Entergy will have to meet the US Nuclear Regulatory Commission’s (NRC’s) decommissioning funding assurance requirements regardless of whether state regulatory commissions allow collections from ratepayers for nuclear plant decommissioning trusts.

Since last year, Entergy has been struggling with regulators over decommissioning funding projections at three of its five rate-regulated reactors in southern USA. The regulators contend that Entergy will over-collect from ratepayers because funds are accumulating over 60 years of operation rather than the originally planned 40-year lifetime.

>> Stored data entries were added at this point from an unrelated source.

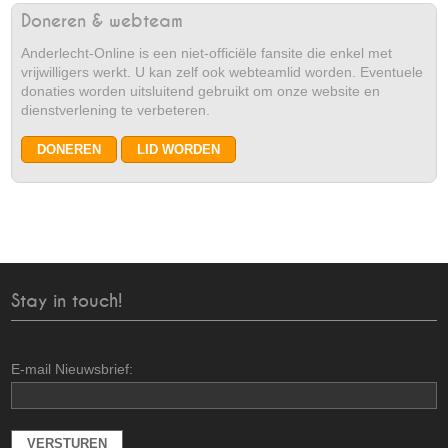
Doneren & webteam
Anderlecht-Online is een niet-officiële fansite die enkel met
vrijwilligers werkt. U kan zelf ook webteamlid worden. Eventuele
donaties worden uitsluitend gebruikt om onze website en
dienstverlening te verbeteren.
Stay in touch!
E-mail Nieuwsbrief: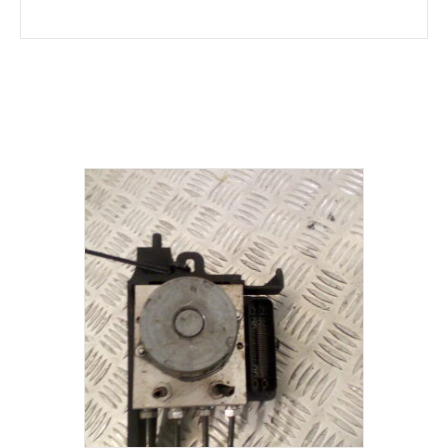
Σχετικά προϊόντα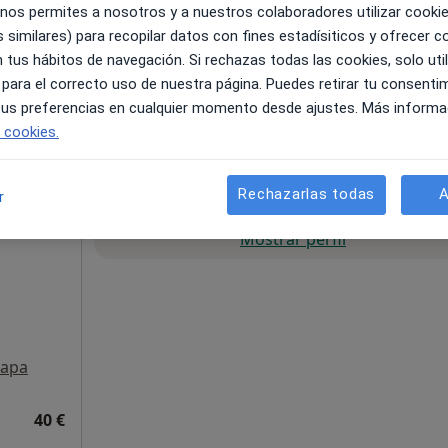
 nos permites a nosotros y a nuestros colaboradores utilizar cooki
 similares) para recopilar datos con fines estadísiticos y ofrecer 
pa
 tus hábitos de navegación. Si rechazas todas las cookies, solo uti
 para el correcto uso de nuestra página. Puedes retirar tu consenti
 tus preferencias en cualquier momento desde ajustes. Más informa
40 €
e cookies.
Rechazarlas todas
A
r
La reserva de cita online no está dispon
EDRA
Mostrar perfil
apa
40 €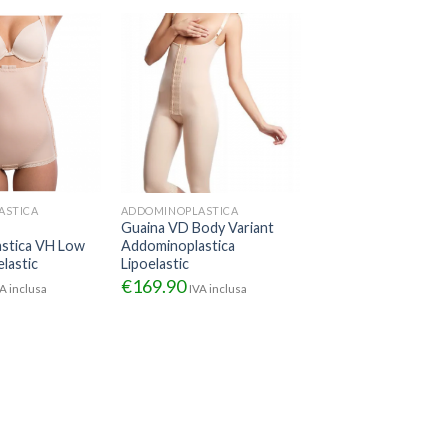
ASTICA
ADDOMINOPLASTICA
Guaina VD Body Variant
stica VH Low
Addominoplastica
elastic
Lipoelastic
€
169.90
A inclusa
IVA inclusa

By an order of the Arkansas Public Services Commission, Entergy was forced to stop decommissioning surcharges for Arkansas Nuclear One 1 and 2 in January 2001. The Louisiana Public Service Commission (PSC) has also proposed that collections cease for River Bend, although that case remains tied up in legal proceedings. Entergy believes that the Louisiana PSC will next target Waterford 3.

Christopher Grimes, programme director of the policy and rulemaking programme in the Office of Nuclear Reactor Regulation’s division of regulatory improvement programmes for the NRC, said: “The rule is pretty clear. Licensees have an obligation to fulfil the decommissioning funding assurance requirements.” He made it clear that it was up to utilities how they met these requirements.

NRC’s rules require utilities to demonstrate every two years with reasonable assurance that funds are available to decommission plants. Grimes said that it would be up to the licensees to meet the NRC’s rules.

NRC regulations allow licensees to assume projected earnings on the decommissioning trust fund using up to a 2% annual real rate of return, which Grimes called the minimum that would be needed for radiological protection.